IPCC第5次評価報告書では、20世紀末頃(1986年~2005年)と比べて、有効な温暖化対策をとらなかった場合、21世紀末(2081年~2100年)の世界の平均気温は、2.6~4.8℃上昇(赤色の帯)、厳しい温暖化対策をとった場合でも0.3~1.7℃上昇(青色の帯)する可能性が高くなっている。世界では温暖化が深刻化しているのである。
その中で、昨年12月、温室効果ガス排出国世界1位の中国と、2位の米国を中心に94カ国・地域が批准し、2020年以降の地球温暖化対策として発効されたのが「パリ協定」である。パリ協定では「地球の気温上昇を産業革命前から2度未満に抑える」といった大きな目標を掲げていて、世界が協力して深刻な温暖化に歯止めをかけようとする取り組みである。
しかし、今回米トランプ大統領は、前オバマ政権時代に締結された火力発電に二酸化炭素(CO2)の排出削減を義務付けた「グリーンパワー計画」などの規制の撤廃、そして石油や天然ガス生産規制の緩和への大統領令に署名したのである。「パリ協定」による世界の流れに逆行してまでも、自国内の雇用創出を優先した。
また、トランプ氏は「地球温暖化は中国のでっち上げ」とも述べた上で、「パリ協定」からの離脱も促した。世界2位の温室効果ガス排出国の「パリ協定」離脱は、目標達成において黄信号となってしまう。

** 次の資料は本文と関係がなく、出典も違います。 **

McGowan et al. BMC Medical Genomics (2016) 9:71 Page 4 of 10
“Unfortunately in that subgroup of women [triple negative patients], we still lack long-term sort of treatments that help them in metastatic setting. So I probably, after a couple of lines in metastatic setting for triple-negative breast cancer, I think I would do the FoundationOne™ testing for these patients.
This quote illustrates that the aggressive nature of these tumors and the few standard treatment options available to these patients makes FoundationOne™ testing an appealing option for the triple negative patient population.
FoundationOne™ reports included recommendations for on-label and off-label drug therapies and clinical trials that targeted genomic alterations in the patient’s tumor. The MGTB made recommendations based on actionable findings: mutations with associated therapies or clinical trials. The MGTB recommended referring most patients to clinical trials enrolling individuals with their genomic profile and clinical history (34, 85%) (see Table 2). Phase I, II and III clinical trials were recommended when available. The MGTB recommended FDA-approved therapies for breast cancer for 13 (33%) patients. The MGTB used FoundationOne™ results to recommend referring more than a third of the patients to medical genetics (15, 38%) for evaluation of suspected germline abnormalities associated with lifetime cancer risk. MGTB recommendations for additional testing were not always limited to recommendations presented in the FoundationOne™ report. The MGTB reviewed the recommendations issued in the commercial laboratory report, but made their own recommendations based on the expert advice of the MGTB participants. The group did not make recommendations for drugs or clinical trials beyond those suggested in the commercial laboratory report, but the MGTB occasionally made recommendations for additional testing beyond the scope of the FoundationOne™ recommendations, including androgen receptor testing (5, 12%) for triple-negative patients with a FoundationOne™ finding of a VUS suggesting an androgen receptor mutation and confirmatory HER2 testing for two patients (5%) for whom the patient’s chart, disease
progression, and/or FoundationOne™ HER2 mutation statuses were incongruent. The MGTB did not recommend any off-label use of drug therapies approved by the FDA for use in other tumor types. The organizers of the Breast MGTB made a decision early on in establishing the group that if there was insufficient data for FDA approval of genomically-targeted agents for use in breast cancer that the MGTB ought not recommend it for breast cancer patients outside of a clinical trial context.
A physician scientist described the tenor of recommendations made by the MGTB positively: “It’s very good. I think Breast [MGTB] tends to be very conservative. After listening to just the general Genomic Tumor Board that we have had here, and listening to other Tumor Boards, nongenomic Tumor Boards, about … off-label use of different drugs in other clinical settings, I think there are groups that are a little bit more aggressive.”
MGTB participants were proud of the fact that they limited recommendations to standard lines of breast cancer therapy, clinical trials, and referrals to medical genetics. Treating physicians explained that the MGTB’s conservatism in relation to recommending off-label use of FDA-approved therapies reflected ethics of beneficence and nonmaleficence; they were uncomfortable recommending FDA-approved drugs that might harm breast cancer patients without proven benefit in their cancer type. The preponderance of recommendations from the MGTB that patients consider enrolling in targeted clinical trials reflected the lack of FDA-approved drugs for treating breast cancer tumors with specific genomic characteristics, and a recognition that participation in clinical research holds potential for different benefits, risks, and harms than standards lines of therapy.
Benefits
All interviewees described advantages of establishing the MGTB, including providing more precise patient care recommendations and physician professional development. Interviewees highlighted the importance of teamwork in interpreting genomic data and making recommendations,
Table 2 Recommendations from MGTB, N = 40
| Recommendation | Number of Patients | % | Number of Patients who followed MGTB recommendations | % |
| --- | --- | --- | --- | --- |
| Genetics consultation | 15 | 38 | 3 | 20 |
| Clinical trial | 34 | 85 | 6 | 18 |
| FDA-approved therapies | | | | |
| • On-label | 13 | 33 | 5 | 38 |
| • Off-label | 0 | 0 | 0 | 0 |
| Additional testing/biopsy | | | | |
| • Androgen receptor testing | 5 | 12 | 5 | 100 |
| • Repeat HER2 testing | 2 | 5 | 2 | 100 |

世界の流れに逆行し、自国優先する保護主義の末路は2つに別れる。1つ目は世界からの信頼低下。2つ目は圧倒的な強さの元、世界のトップに君臨すること。トランプ政権誕生の波により、欧州なのでも大衆迎合主義(ポピュリズム)が台頭し、自国優先の強さへ世界が目を向け始めていた。しかし、就任2ヶ月後も未だ不透明な政策を見せるトランプ氏への過去の期待はすでに不安になっている。それと同時に欧州でもポピュリズムが影を見せ始めている。このまま、あくまでもトランプ氏が自国優先を進め続けるのであれば、米国の元来持つリーダーシップの低下という末路になりかねない。